Document section: Begin

My husband is angry that I don't spend more time volunteering at their schools, playing board games with them and getting more involved with their activities. I don't know how to do as much as he does - I simply don't care. I hate board games. I spent 3 hours volunteering at their field day and I wanted to poke my eyes out.

It's getting to a place where I just want to run away. I feel like any effort I make is not enough. Is this normal or do most moms love being a mom? I really regret a lot of my decisions in life. I just can't wait for them to grow up so I have the freedom to do what I want to do. Jeez, I sound like a horrible person.


yep. pretty much. but at least you're being honest with yourself. here's the thing toots, you have children, therefore you have parenting responsibilities. your husband sees what a resentful, unengaged mother you are to his children so he's slowly losing respect and love for you. so, good news is, you'll soon be on your way to divorce and you can award him full custody. and I mean that. sounds like that would be a solution that's best for everyone.


I know you tried very very hard to be mean and make OP feel bad, but damn girl, everyone reading this just feels sad and embarrassed for you. Sorry for whatever went wrong in your childhood or is currently going wrong in your marriage!
Anonymous
OP you feel guilty because American culture glorifies helicopter attachment blah blah parenting. I am the child of immigrants and my parents never played with me or chaperoned a field trip or even volunteered at the school and it was fine! I grew up to be successful career-wise and am married with a child. I am also super close to my parents. My mother loves shopping and some of my fondest memories are shopping with my mother, aunt and sister. Figure out an activity you enjoy and try and include your children and that's it.

Document section: End
Information shown: Begin

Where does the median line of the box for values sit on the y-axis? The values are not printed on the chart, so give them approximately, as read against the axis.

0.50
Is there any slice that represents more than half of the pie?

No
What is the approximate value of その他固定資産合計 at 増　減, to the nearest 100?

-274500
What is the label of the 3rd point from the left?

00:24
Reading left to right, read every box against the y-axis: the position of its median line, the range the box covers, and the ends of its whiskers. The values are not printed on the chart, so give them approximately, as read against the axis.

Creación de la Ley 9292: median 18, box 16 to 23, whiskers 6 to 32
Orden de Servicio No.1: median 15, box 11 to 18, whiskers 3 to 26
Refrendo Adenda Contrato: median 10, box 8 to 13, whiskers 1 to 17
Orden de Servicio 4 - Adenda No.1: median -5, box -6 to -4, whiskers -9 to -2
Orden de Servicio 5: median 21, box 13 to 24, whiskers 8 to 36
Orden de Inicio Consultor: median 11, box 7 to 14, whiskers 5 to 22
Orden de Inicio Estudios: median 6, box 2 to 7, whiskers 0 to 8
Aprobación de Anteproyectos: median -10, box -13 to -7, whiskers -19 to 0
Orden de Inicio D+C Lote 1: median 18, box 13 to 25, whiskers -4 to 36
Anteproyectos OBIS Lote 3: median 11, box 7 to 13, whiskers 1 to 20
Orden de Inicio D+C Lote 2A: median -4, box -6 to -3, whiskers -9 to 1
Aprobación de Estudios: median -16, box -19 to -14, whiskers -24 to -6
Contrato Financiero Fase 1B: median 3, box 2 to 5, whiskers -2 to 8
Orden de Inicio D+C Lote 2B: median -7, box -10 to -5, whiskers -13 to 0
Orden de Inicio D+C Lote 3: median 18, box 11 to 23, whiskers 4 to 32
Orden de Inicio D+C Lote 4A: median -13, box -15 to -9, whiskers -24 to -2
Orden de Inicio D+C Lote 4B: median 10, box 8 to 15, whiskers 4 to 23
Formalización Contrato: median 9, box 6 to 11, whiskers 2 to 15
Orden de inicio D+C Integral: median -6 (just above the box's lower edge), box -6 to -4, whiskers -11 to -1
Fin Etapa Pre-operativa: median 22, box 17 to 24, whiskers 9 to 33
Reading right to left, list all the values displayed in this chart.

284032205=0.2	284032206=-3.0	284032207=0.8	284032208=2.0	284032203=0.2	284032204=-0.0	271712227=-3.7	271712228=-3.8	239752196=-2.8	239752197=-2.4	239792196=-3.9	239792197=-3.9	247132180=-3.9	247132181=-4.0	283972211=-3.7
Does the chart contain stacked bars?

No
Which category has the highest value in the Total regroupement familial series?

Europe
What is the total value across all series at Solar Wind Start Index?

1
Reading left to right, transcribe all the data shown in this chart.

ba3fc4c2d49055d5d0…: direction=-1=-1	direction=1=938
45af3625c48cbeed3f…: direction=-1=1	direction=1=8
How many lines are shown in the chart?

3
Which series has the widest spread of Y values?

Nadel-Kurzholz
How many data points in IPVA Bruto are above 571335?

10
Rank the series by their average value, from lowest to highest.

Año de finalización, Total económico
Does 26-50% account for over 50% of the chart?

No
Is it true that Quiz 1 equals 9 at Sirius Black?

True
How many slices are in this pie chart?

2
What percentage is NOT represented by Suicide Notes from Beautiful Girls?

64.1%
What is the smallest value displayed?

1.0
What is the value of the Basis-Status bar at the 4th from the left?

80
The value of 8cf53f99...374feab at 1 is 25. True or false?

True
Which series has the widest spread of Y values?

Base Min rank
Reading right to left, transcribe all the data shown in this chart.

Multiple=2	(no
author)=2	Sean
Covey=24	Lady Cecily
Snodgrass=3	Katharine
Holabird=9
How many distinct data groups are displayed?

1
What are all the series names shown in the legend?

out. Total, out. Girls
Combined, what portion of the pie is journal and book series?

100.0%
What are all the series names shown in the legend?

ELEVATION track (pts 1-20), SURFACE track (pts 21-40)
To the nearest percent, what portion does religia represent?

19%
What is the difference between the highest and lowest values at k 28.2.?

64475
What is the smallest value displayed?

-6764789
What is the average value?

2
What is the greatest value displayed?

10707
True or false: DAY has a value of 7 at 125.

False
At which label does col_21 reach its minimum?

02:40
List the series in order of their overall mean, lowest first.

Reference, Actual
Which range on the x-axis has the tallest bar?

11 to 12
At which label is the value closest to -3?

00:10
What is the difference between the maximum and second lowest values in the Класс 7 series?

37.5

Information shown: End

Action item
In the forum thread, how long did the original poster spend volunteering at the field day?

Result of the exercise
3 hours.